START Text segment
Logically so, a backbencher can not be a frontrunner of a civilization.

    Time has come to redeem glory over the emotion and humiliation through search of
knowledge and hard work. No way is a total surrender suggested, but a search for different
strategy to win this uneven war which will leave no victor or vanquished but an all win situation.
Before the First World War the Ottoman Empire was on deathbed. The quick disintegration
during the war sprouted many independent states as a long term strategy of the colonial victors.
Effort for consolidation by the rulers in the newly emerged states and restlessness among the
people is understandable. But asking for basic education and minimum needs like drinking
water and health care nearly a century after First World War and half a century after colonial
masters are gone is sure acceptance of the failure. Not putting the blame entirely on others but
accepting the collective failure to find a way out is seen today that can invigorate the Muslims
out of the despair and frustration. A vision with minimum agenda is possible to unhinge morass
into an impetus for marching forward. Like democracies Muslim societies with variable climate
and cultural background can moderate under local conditions. The wide gap that exists between
Muslims and the advanced societies is the single most factor of sufferings; that has reached an
alarming proportion today.
END Text segment
START Supplied information
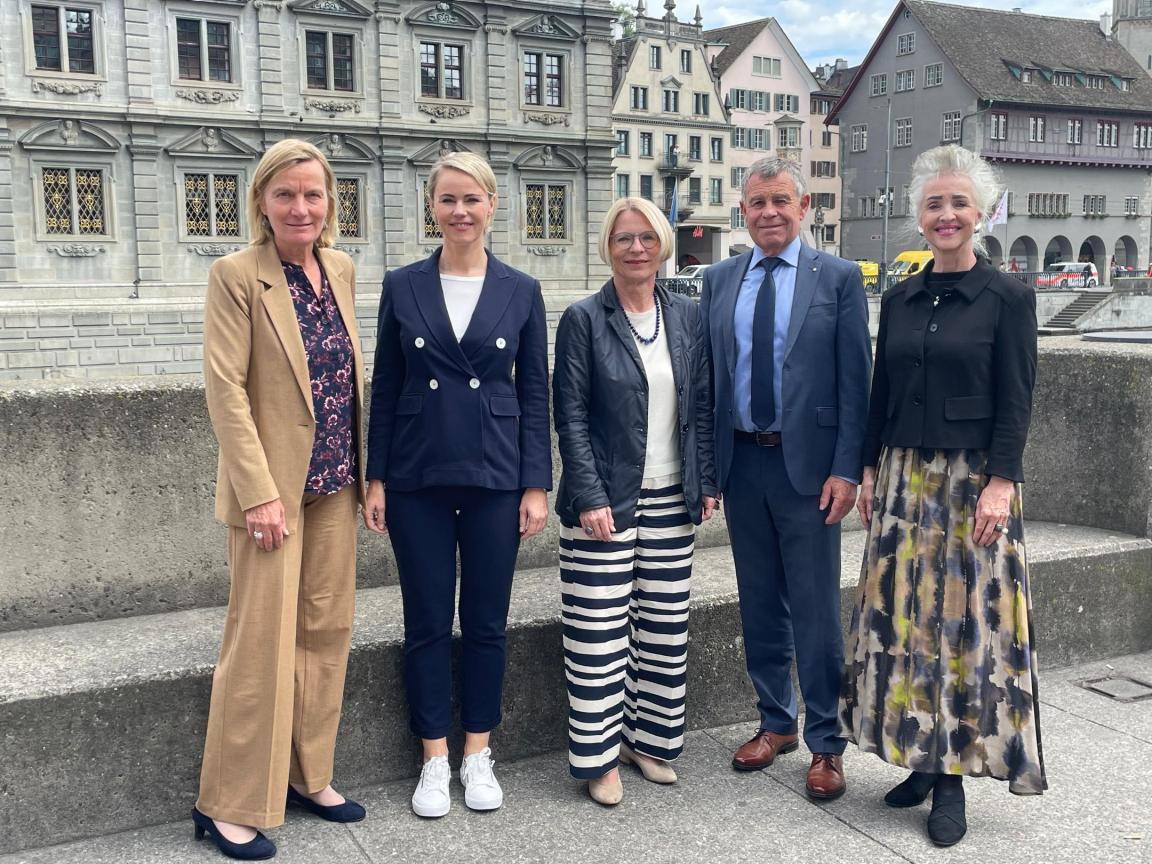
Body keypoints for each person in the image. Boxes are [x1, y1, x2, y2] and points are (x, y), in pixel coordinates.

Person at [841, 144, 1045, 848]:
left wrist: (1002, 481)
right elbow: (881, 394)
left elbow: (1018, 399)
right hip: (902, 481)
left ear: (982, 210)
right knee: (905, 625)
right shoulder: (899, 298)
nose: (947, 214)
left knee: (961, 633)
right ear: (918, 216)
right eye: (935, 204)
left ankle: (952, 774)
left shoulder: (1009, 297)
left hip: (971, 488)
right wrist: (867, 467)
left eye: (959, 202)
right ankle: (919, 756)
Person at [364, 152, 551, 818]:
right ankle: (433, 758)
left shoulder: (521, 290)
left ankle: (478, 753)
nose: (460, 211)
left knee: (486, 623)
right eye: (448, 200)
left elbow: (535, 394)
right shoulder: (403, 284)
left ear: (492, 205)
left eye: (472, 199)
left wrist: (537, 483)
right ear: (432, 207)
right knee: (424, 622)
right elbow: (385, 387)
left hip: (497, 474)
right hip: (416, 473)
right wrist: (376, 476)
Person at [196, 139, 367, 860]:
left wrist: (370, 473)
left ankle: (307, 775)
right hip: (272, 494)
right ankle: (226, 804)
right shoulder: (236, 275)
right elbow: (225, 390)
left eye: (313, 194)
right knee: (260, 644)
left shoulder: (342, 269)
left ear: (330, 203)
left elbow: (354, 377)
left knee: (325, 637)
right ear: (262, 201)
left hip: (334, 484)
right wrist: (258, 491)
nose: (301, 207)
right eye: (286, 194)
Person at [698, 157, 871, 800]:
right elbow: (709, 384)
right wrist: (709, 472)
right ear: (742, 213)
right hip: (744, 463)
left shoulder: (839, 278)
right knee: (759, 601)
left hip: (811, 472)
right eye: (755, 203)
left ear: (804, 207)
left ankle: (827, 741)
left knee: (818, 611)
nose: (768, 212)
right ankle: (777, 722)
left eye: (779, 201)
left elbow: (857, 383)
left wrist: (846, 469)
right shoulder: (718, 280)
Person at [553, 197, 719, 806]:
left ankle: (648, 741)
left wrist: (705, 482)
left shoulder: (686, 316)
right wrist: (591, 494)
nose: (636, 248)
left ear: (663, 243)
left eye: (646, 236)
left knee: (664, 628)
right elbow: (568, 418)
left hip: (674, 495)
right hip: (606, 501)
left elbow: (700, 406)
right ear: (607, 246)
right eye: (623, 238)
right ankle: (597, 758)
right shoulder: (583, 319)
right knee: (597, 634)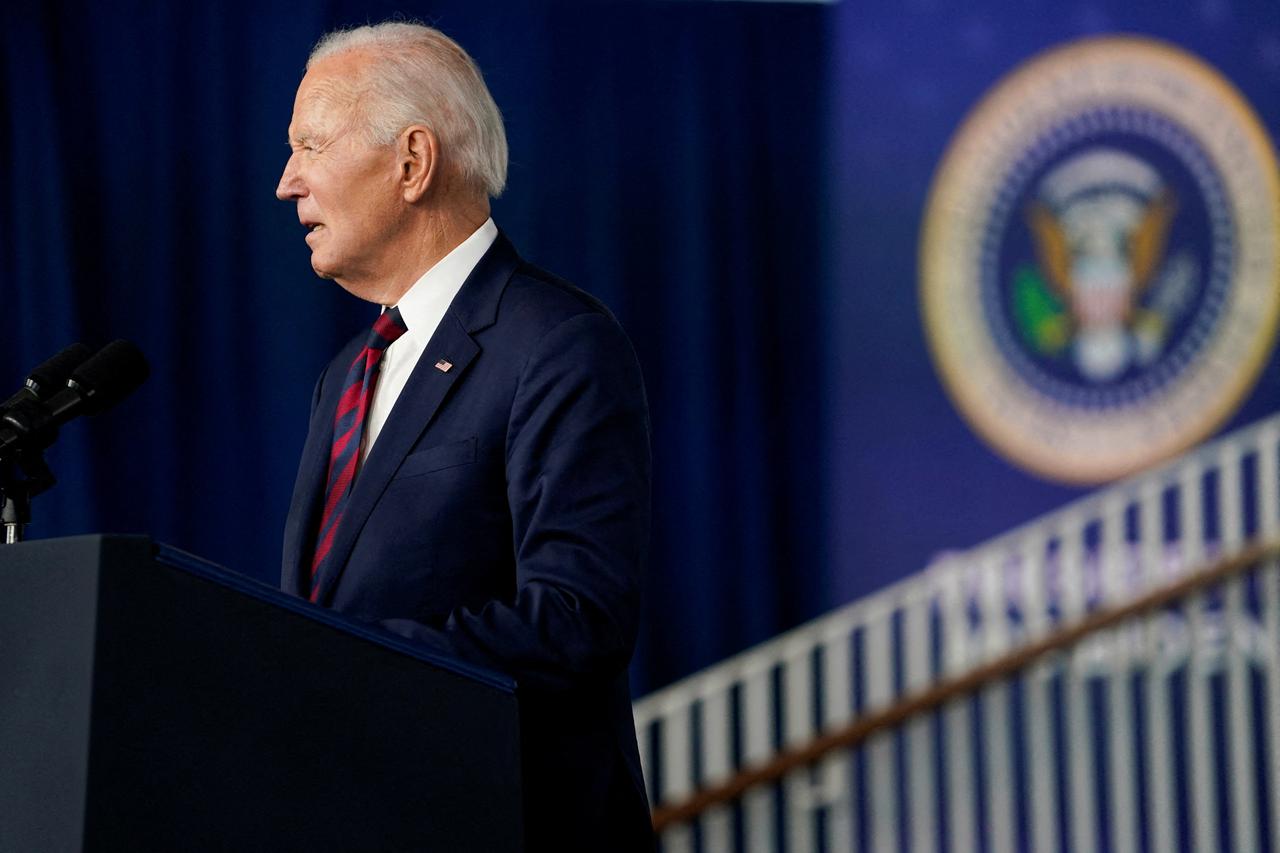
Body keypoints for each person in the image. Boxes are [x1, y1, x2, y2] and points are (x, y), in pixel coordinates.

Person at [275, 22, 655, 850]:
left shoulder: (556, 343)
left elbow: (577, 619)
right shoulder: (345, 374)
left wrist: (328, 657)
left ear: (412, 162)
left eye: (310, 144)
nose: (286, 182)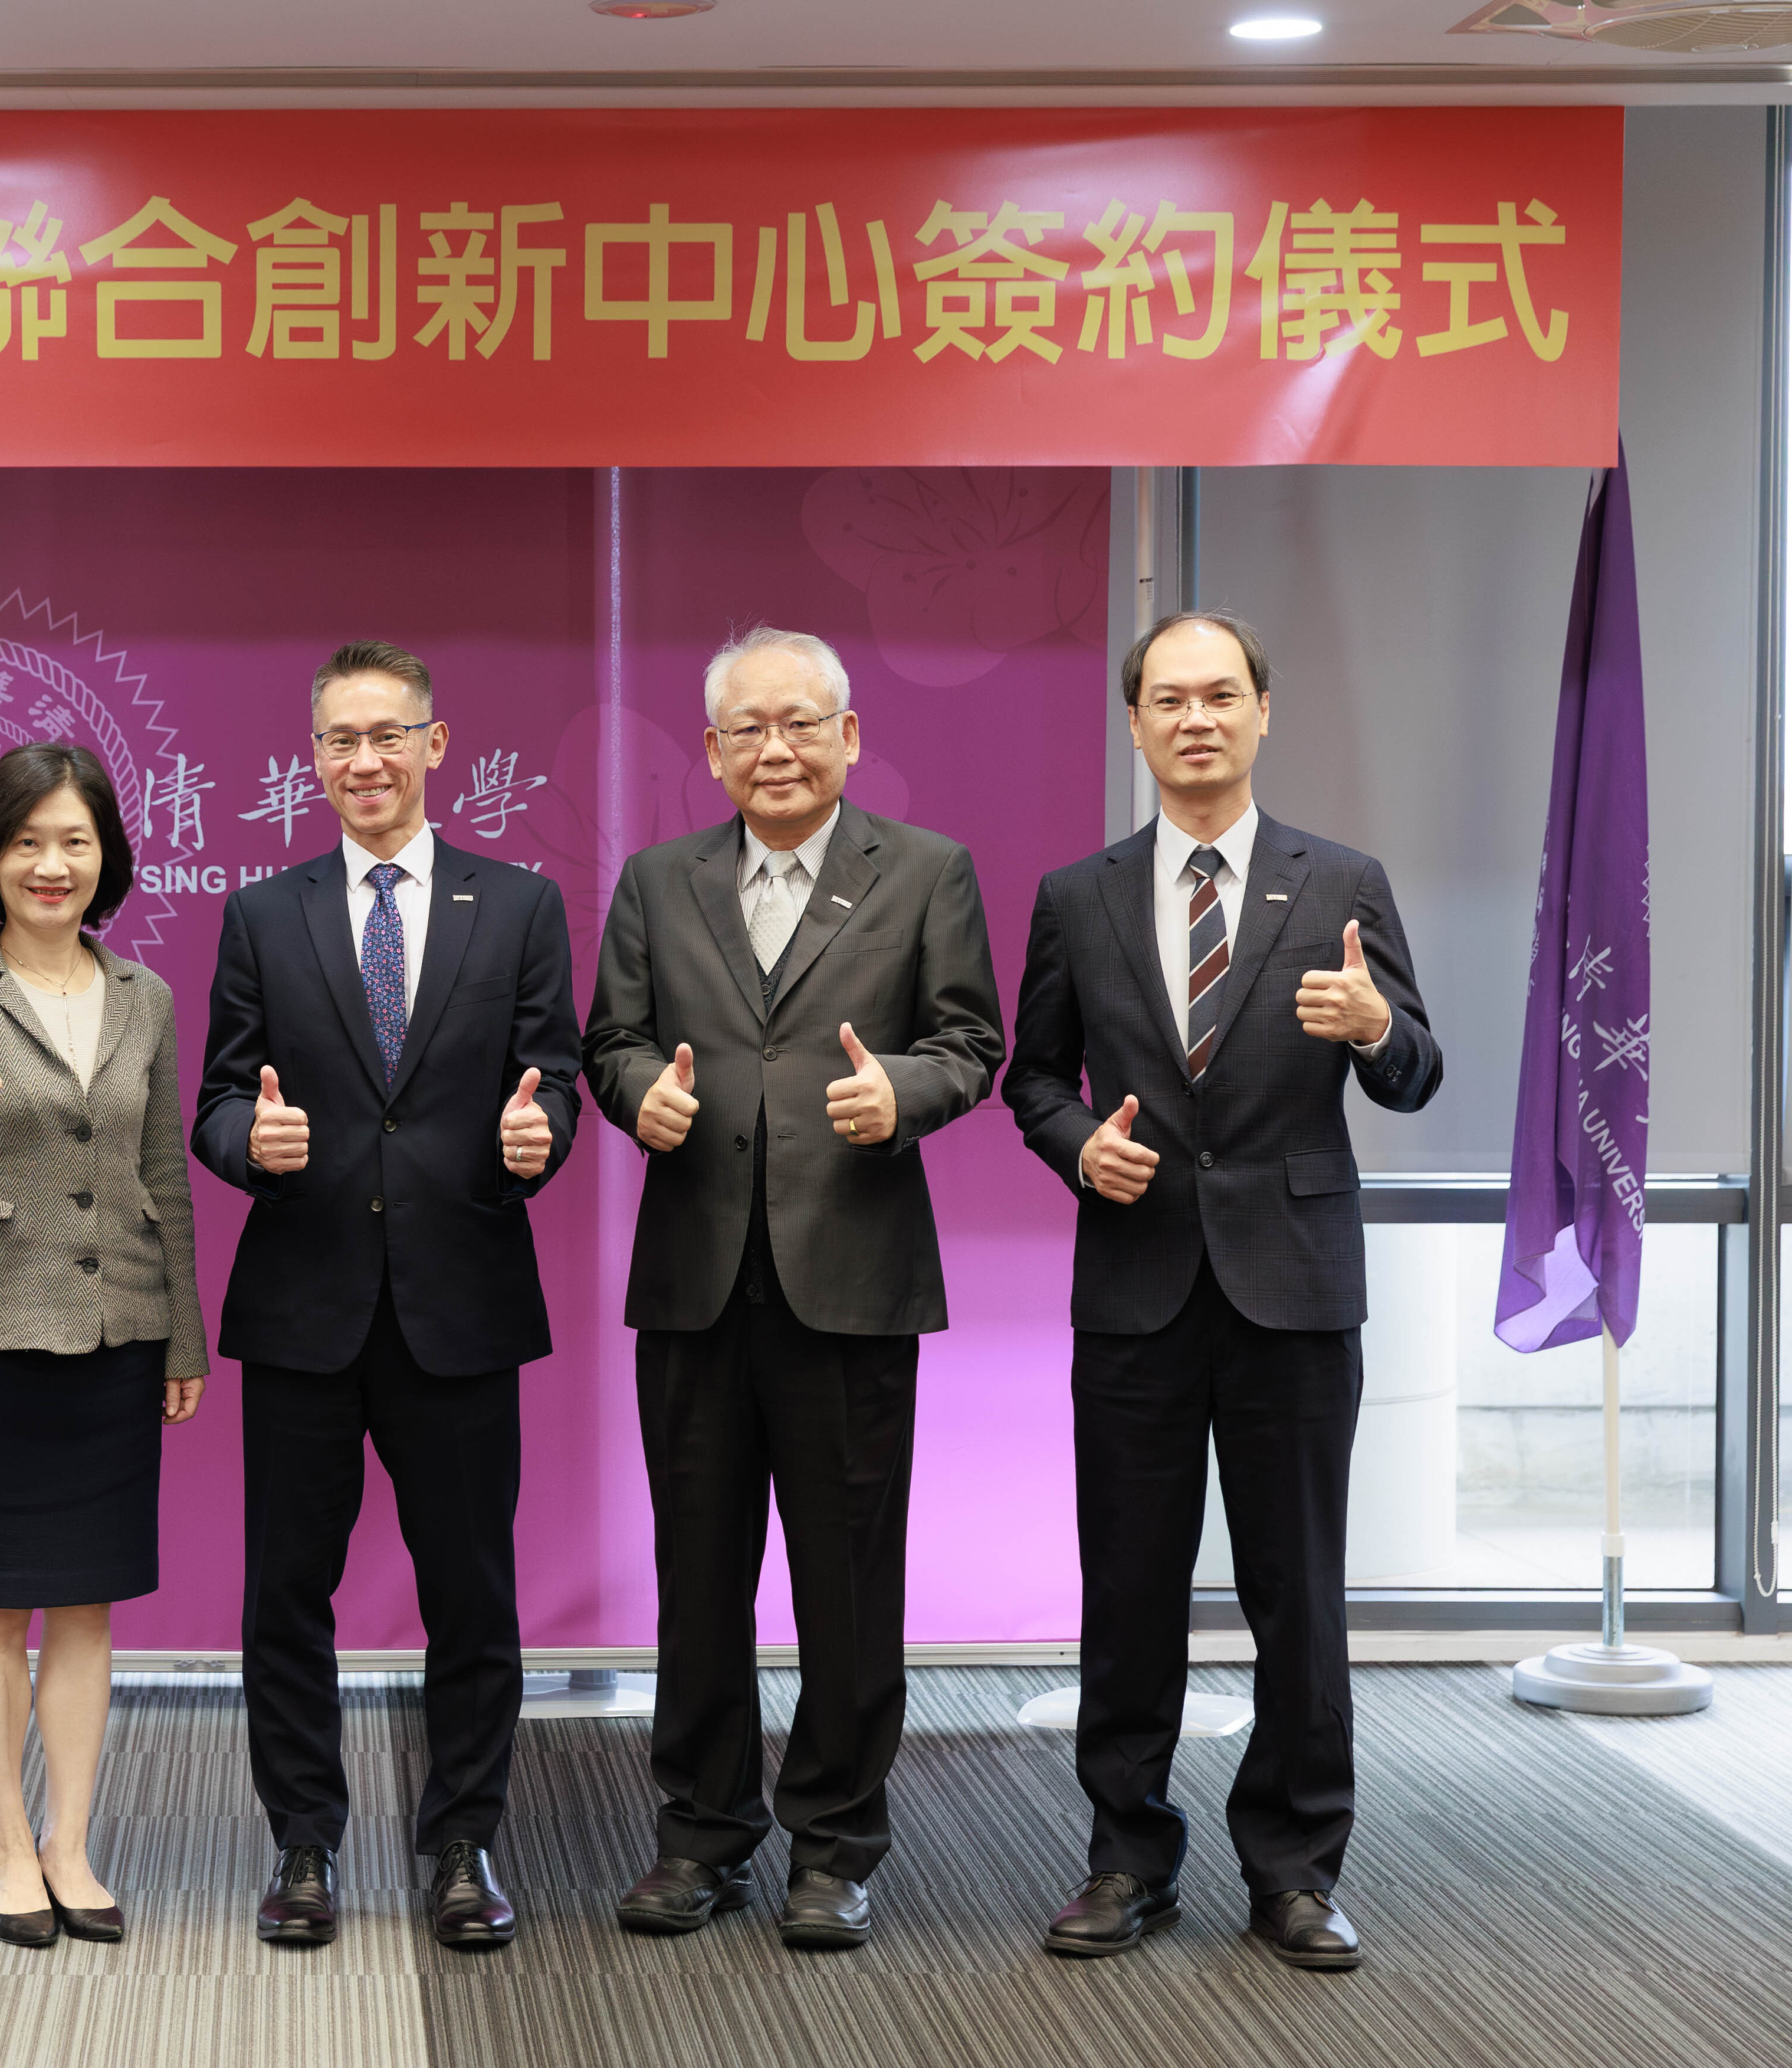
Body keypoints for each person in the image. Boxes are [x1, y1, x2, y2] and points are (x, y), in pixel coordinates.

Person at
END Supplied information
Action item: Write out the text on Muslim societies starting at "Time has come" and ending at "all win situation.", changing "uneven war" to "unequal struggle".

Your solution:
Time has come to redeem glory over the emotion and humiliation through search of
knowledge and hard work. No way is a total surrender suggested, but a search for different
strategy to win this unequal struggle which will leave no victor or vanquished but an all win situation.